What you will do – Pick up the piece about KDE Plasma plasmoids and continue it after its last sentence.

Exercise text –
The notes plasmoids - launched as an application

The notes plasmoids – launched as an application

While a great deal of applications are being written in QML, launchable plasmoid applications for KDE might be a good option when use-cases are simple-enough to be desktop-ready, but still useful enough to work as ‘standalone apps’. This might also make plasmoid development more attractive to developers who work more in traditional applications. Things like maps, directions, notes, cloud-based services, contacts, and other simple utilities – especially those which piggyback off the system – would be especially viable if developed under this model. Not only would we have our own ‘metro apps’, but these ‘Plasma Apps’ would be incredibly flexible in their ability to integrate to the desktop.

The dictionary plasmoids - launched as an application

The dictionary plasmoids – launched as an application

Start Menus

The Windows 10 Start menu has embedded live tiles. For plasmoids which aren’t big enough to be launched as applications, or not used consistently enough to be placed on the desktop or in the panel, Plasma could offer a launcher that has an embedded widget tray, or offer pop-up containments which could house collections of plasmoids.

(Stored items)

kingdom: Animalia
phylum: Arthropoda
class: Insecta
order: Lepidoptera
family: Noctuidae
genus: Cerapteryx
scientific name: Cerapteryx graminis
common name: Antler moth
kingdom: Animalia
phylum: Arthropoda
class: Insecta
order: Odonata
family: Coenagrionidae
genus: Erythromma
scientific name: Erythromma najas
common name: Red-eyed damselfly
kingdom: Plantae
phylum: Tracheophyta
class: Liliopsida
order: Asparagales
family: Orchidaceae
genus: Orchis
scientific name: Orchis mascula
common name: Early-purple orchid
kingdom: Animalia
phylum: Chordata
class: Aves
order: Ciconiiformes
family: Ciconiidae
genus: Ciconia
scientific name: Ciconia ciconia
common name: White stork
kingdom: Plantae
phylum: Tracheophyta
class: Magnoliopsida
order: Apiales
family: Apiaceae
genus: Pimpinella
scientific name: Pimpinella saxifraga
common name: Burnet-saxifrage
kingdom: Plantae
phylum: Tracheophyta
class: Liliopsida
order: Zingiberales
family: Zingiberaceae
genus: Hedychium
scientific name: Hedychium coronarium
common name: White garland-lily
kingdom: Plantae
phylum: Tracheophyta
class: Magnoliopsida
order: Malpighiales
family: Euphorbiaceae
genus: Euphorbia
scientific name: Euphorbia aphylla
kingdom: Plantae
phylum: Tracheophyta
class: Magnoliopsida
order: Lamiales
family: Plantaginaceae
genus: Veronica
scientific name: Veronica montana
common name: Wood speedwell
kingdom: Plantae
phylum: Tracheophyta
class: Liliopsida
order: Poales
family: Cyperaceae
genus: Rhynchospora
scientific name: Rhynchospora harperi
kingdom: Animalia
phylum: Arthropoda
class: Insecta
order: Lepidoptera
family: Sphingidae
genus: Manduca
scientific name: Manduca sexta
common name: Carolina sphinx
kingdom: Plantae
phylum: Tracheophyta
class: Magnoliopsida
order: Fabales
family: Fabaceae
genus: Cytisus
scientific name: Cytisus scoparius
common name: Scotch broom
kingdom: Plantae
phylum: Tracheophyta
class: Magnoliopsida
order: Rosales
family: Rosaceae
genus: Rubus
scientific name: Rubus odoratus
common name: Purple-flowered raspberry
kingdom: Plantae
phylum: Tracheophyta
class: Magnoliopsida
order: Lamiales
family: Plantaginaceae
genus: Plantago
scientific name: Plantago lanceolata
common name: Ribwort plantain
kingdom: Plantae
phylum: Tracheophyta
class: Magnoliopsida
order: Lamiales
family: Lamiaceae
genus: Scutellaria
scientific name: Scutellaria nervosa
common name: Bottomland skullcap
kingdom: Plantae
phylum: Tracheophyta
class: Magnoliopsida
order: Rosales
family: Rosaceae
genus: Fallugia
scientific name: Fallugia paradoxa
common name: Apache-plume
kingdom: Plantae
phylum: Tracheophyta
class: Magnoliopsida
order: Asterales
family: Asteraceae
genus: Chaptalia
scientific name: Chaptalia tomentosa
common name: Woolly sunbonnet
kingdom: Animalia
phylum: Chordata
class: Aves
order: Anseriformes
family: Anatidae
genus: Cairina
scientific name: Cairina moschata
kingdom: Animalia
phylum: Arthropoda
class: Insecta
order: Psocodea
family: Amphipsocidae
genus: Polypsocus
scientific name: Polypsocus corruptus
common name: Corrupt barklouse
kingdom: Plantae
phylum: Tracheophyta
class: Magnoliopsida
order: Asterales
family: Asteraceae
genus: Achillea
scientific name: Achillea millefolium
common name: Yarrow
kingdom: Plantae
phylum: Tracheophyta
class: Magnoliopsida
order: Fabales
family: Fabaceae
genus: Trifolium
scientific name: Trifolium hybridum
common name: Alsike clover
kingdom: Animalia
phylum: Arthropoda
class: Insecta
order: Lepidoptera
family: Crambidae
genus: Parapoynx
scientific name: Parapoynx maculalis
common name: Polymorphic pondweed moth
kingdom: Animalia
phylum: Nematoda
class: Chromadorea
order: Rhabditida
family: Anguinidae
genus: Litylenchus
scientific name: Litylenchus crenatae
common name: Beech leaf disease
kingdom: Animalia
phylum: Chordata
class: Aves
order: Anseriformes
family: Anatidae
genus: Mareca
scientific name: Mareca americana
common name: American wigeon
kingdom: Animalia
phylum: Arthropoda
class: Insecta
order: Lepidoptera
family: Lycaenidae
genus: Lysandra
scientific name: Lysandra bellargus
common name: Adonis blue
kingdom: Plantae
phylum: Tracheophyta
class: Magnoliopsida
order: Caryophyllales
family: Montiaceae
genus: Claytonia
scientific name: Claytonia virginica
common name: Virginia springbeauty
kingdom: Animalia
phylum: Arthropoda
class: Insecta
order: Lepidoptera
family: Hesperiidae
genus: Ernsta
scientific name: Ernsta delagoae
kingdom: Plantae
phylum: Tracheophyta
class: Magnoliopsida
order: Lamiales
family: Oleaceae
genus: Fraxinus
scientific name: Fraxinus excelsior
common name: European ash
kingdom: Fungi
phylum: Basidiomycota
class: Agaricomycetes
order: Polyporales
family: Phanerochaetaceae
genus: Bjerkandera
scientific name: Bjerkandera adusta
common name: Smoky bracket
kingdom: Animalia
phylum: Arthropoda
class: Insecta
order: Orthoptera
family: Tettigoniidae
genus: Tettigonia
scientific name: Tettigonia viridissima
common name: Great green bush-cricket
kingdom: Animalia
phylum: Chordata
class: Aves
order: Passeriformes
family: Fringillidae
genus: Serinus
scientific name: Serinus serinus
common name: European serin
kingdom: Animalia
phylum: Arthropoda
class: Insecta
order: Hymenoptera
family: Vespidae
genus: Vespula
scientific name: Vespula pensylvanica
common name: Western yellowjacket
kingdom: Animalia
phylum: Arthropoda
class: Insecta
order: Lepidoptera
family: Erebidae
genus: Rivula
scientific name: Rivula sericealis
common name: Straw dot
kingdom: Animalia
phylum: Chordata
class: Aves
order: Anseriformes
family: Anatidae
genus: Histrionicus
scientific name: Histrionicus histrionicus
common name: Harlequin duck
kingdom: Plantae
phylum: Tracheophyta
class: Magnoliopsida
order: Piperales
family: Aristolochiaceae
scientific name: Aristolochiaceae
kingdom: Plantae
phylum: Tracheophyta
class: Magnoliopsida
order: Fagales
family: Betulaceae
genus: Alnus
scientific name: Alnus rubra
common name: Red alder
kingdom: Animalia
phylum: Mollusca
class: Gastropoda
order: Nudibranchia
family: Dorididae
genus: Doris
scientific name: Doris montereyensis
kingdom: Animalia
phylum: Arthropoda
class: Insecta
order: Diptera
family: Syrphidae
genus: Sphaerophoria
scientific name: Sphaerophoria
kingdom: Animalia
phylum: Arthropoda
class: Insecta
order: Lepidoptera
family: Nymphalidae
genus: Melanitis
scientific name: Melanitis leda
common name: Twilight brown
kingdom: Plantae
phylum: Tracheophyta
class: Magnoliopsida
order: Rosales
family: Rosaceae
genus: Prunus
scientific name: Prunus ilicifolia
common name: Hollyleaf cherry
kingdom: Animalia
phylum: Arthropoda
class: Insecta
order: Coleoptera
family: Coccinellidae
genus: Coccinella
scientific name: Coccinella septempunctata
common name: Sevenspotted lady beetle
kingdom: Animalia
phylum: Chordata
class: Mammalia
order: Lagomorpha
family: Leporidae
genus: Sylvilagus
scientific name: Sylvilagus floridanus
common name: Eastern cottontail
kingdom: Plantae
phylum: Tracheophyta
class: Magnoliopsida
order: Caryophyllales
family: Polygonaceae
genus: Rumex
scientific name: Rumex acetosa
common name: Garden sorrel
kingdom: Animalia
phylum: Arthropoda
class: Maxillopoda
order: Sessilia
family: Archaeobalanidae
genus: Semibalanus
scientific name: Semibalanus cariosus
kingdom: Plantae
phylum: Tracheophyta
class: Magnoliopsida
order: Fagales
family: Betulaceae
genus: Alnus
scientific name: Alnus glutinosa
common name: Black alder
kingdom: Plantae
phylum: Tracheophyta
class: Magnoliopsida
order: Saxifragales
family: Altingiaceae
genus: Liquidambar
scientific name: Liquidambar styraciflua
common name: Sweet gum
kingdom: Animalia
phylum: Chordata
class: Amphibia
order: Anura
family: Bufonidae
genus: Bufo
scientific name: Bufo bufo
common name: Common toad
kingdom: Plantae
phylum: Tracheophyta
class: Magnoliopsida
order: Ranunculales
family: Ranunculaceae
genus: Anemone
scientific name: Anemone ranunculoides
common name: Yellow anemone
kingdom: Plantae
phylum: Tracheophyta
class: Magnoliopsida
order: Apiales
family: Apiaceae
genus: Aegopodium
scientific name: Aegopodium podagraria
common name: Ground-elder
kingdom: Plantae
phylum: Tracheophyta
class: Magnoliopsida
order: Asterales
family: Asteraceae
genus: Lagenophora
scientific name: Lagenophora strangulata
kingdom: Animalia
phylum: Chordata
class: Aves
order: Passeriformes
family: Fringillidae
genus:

Answer to the exercise –
Embedded widgets in a start-menu like launcher

Embedded widgets in a start-menu like launcher

Technical Challenges

For the most part, Plasma is already flexible enough to allow us to extend plasmoids into ‘Plasma Apps’. As a matter of fact, the plasmoid preview utility used by developers already gets us most of the way there. For the most part, there’s no real (obvious) technical hurdles.

One design aspect would be making a ‘native’ plasma theme for plasma running in an application mode.


  • Launching plasmoids as applications offers extreme occasional-use convenience.
  • Ensuring widgets can easily launch related full applications fits the “simple by default, powerful when needed” mantra.
  • Application developers might be more interested in plasmoid development when KDE users could launch it as a ‘real app’
  • It would help fill KDEs’ need for simple applications.


  • Users might not appreciate their program lists getting filled with plasmoids, especially if they can’t be hidden.
  • Plasmoids looking to be used as applications would need to account for more static contexts or alternate storage locations.
  • Everything listed here would add redundant applications to the system.
  • If plasmoids launched generic types of applications, we would need tonnes of default application types; default weather, default stock ticker, default dictionary, etc.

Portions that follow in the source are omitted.